Specifically it is defined as 15 ml or 9 grams pure alcohol which is equivalent to a bottle of beer.

The following are the recommended Health Council limits for alcohol:

  • Men 21 units per week.
  • Women 14 units per week.

If a man's intake is more than 6 units per day/30 units per week, women 4 units per day/20 units per week, then there is a greater than 50% chance of an alcohol related illness.

Blood Alcohol Levels commonly used as guides to impairment:

  • 0.05% - exhilaration - loss of inhibitions.
  • 0.11% - slurred speech and staggering gait.
  • 0.20% - euphoria - marked gait impairment.
  • 0.30% - confusion.
  • 0.40% - stupor.
  • 0.50% - coma.
  • 0.60% - respiratory paralysis and death.
Alcoholism

Alcoholism is a disease and of the many terms given, the World Health Organisation definition is most accepted.

Alcoholics are those excessive drinkers whose dependence upon alcohol has reached such a degree that it results in noticeable mental disturbance or in an interference with their bodily and mental health, their interpersonal relations, their smooth social and economic functioning, or those who show the signs of such developments.
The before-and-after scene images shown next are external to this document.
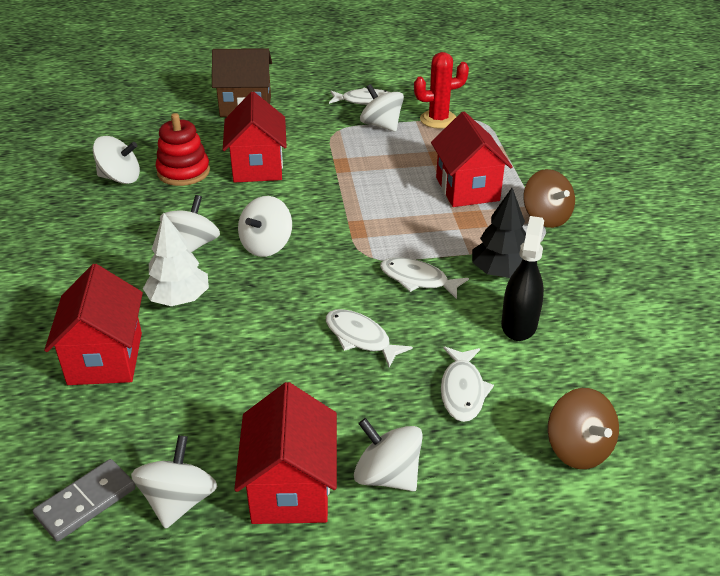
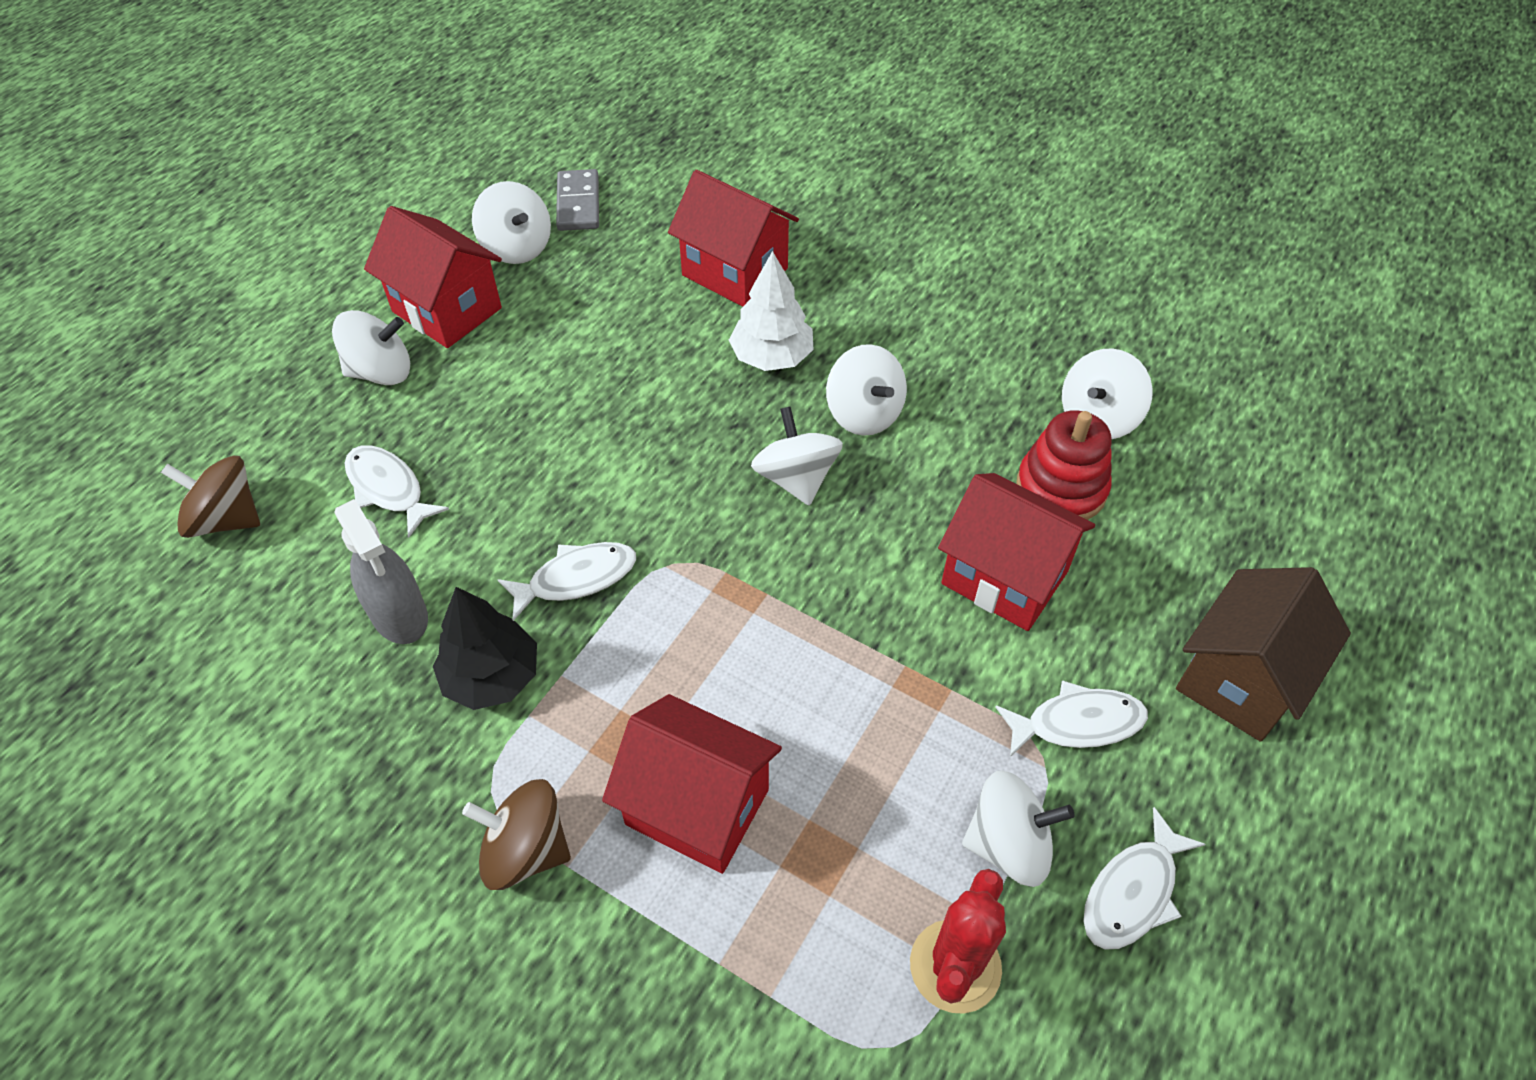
camera: 130 degrees right, 15 degrees up
white fish [326,309,413,368] -> white fish moved to [995,680,1148,757]
black spray bottle [501,216,544,341] -> grey spray bottle [334,499,428,644]

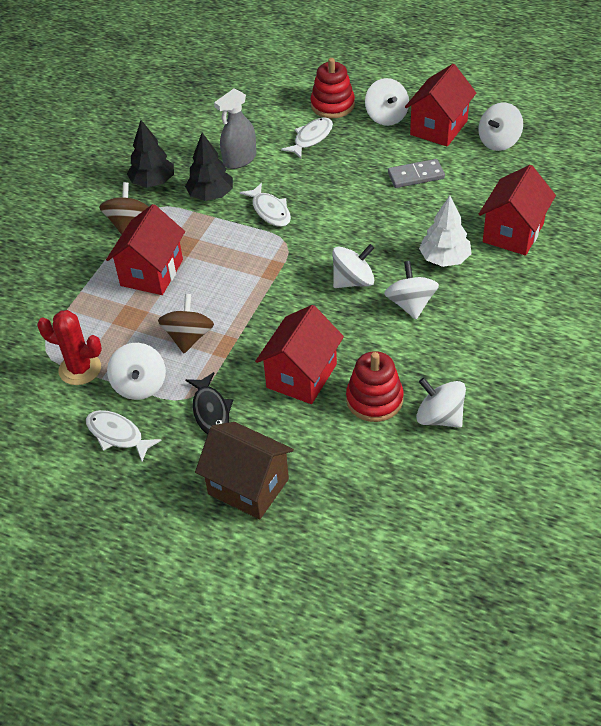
camera: 85 degrees right, 5 degrees down
brown spinning top [161,455,260,538] -> brown spinning top moved to [158,294,214,353]
grey domino [556,169,599,231] -> grey domino moved to [388,159,445,188]
white spinning top [826,344,907,436] -> white spinning top turned 120 degrees clockwise [384,261,439,319]
white fish [995,680,1148,757] -> black fish [186,372,233,435]
none -> black tree [127,120,174,187]
none -> red stacking toy [310,58,355,118]

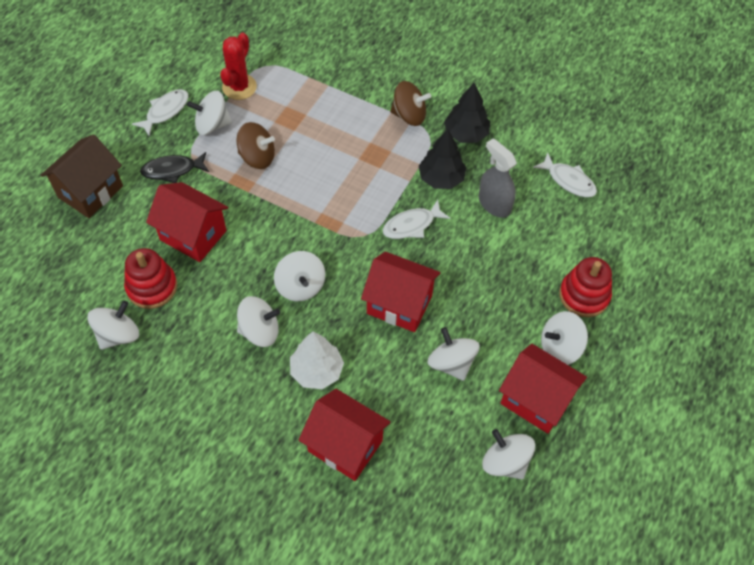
camera: 90 degrees right, 10 degrees up
red house [106,204,185,295] -> red house moved to [361,252,440,332]
white fish [281,117,333,158] -> white fish moved to [533,152,597,197]
grey domino [388,159,445,188] -> white spinning top [427,327,480,381]

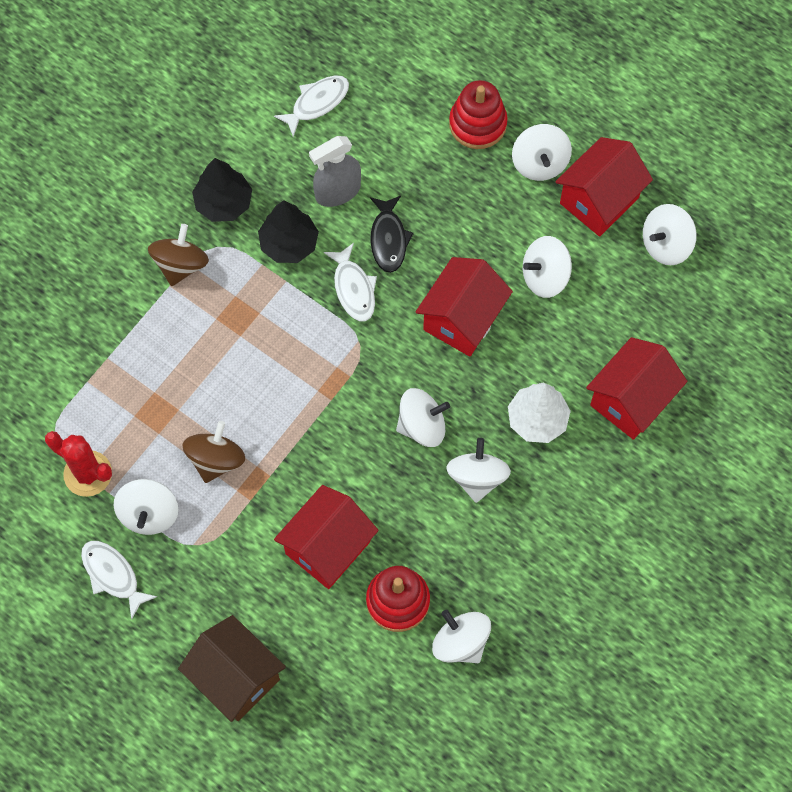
camera: 80 degrees left, 10 degrees up
black fish [140,152,209,183] -> black fish moved to [370,196,414,273]

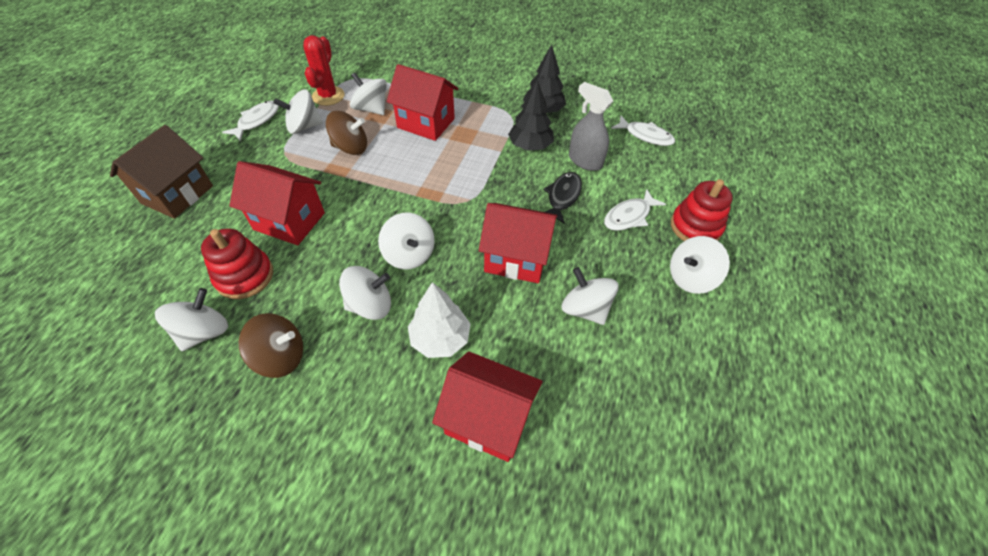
camera: 70 degrees right, 15 degrees down
brown spinning top [148,224,209,286] -> brown spinning top moved to [239,313,303,378]
white fish [324,243,377,322] -> white fish moved to [604,189,666,231]
black fish [370,196,414,273] -> black fish turned 135 degrees clockwise [543,172,582,224]
red house [555,137,653,237] -> red house moved to [387,64,458,141]
white spinning top [643,204,697,265] -> white spinning top moved to [350,73,387,115]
Physical Problems include:

  • Digestive system disorders such as ulcers.
  • Inflammation of the pancreas.
  • Cirrhosis of the liver.
Alcohol and Sleep

The use of alcohol as a relaxant is widely used by flight crew. The odd social drink will not affect a person's well being. Large amounts of alcohol induce a coma like sleep where both the slow wave and REM sleep are badly affected. Prolonged use of alcohol will induce extreme fatigue because of the lack of proper sleep.